Once the server is live, you can perform requests such as:
$ curl http://localhost:3000/pods/00000000000000000933/profile/card
Data model
By default, the following data model is used where all triples are placed in the document identified by their subject URL.
Query templates can be found in templates/queries/
.
Pod-based fragmentation
By default, data will be fragmented into files resembling Solid data pods.

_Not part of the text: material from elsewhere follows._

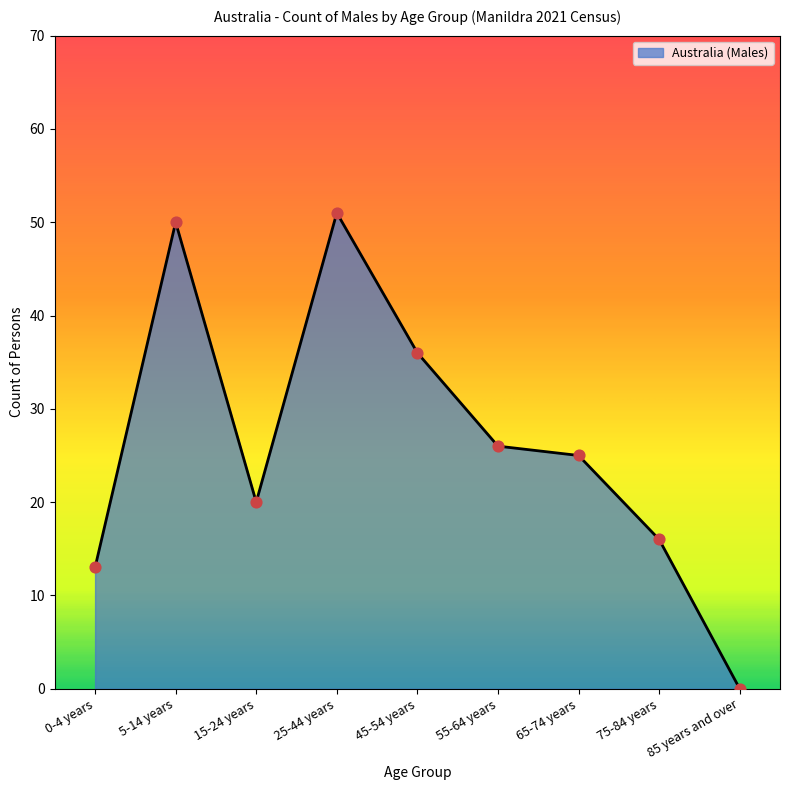

What is the ratio of the value at 25-44 years to the value at 15-24 years?

2.5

For example, a generated pod can contain the following files:
pods/00000000000000000290/
comments/
2010-12-02
2012-07-14
noise/
NOISE-1411
NOISE-83603
posts/
2010-02-14
2012-09-09
profile/
card.
settings/
publicTypeIndex
All files are serialized using the N-Quads serialization.
The noise/
directory contains dummy triples with the main purpose of increasing the size of a pod.

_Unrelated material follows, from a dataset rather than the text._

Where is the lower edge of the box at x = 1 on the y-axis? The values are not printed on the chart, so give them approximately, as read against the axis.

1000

The amount of noise that is produced can be configured using the enhancement config file.
Below, a minimalized example of the contents of a profile can be found:
<http://localhost:3000/pods/00000000000000000290/profile/card#me> <http://www.w3.org/ns/solid/terms#publicTypeIndex> <http://localhost:3000/pods/00000000000000000290/settings/publicTypeIndex> .

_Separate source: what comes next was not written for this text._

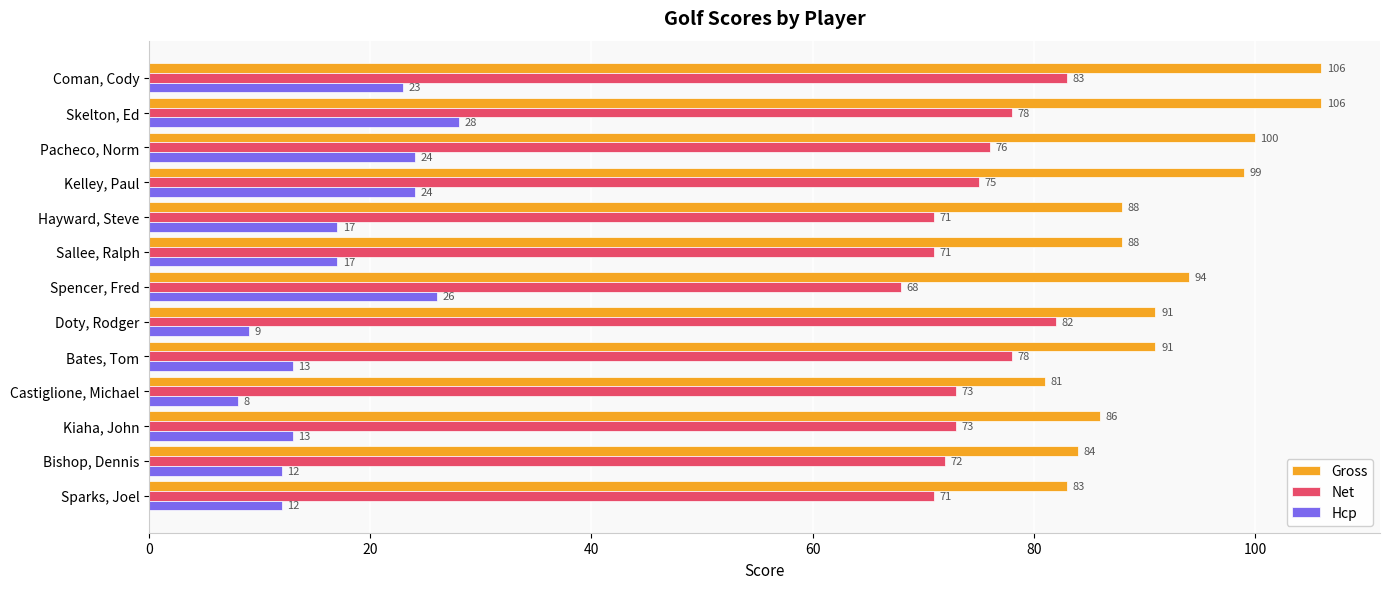

Which category has the lowest value across all series?

Castiglione, Michael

<http://localhost:3000/pods/00000000000000000290/profile/card#me> <http://www.w3.org/1999/02/22-rdf-syntax-ns#type> <http://localhost:3000/www.ldbc.eu/ldbc_socialnet/1.0/vocabulary/Person> .
<http://localhost:3000/pods/00000000000000000290/profile/card#me> <http://www.w3.org/ns/pim/space#storage> <http://localhost:3000/pods/00000000000000000290/> .
<http://localhost:3000/pods/00000000000000000290/profile/card#me> <http://localhost:3000/www.ldbc.eu/ldbc_socialnet/1.0/vocabulary/id> "290"^^<http://www.w3.org/2001/XMLSchema#long> .
<http://localhost:3000/pods/00000000000000000290/profile/card#me> <http://localhost:3000/www.ldbc.eu/ldbc_socialnet/1.0/vocabulary/firstName> "Ayesha" .
<http://localhost:3000/pods/00000000000000000290/profile/card#me> <http://localhost:3000/www.ldbc.eu/ldbc_socialnet/1.0/vocabulary/lastName> "Baloch" .
<http://localhost:3000/pods/00000000000000000290/profile/card#me> <http://localhost:3000/www.ldbc.eu/ldbc_socialnet/1.0/vocabulary/gender> "male" .
<http://localhost:3000/pods/00000000000000000290/profile/card#me> <http://localhost:3000/www.ldbc.eu/ldbc_socialnet/1.0/vocabulary/hasInterest> <http://localhost:3000/www.ldbc.eu/ldbc_socialnet/1.0/tag/John_the_Baptist> .
<http://localhost:3000/pods/00000000000000000290/profile/card#me> <http://localhost:3000/www.ldbc.eu/ldbc_socialnet/1.0/vocabulary/knows> _:b4_knows00000000000000124063 .
_:b4_knows00000000000000124063 <http://localhost:3000/www.ldbc.eu/ldbc_socialnet/1.0/vocabulary/hasPerson> <http://localhost:3000/pods/00000000000000001753/profile/card#me> .
Limitations
At this stage, this benchmark has the following limitations:
- Vaults don't make use of authentication, and all data is readable by everyone without authentication.
- SPARQL update queries for modifying data within vaults are not being generated yet: https://github.com/SolidBench/SolidBench.js/issues/3
- All vaults make use of the same vocabulary: https://github.com/SolidBench/SolidBench.js/issues/4
License
This software is written by Ruben Taelman.
This code is released under the MIT license.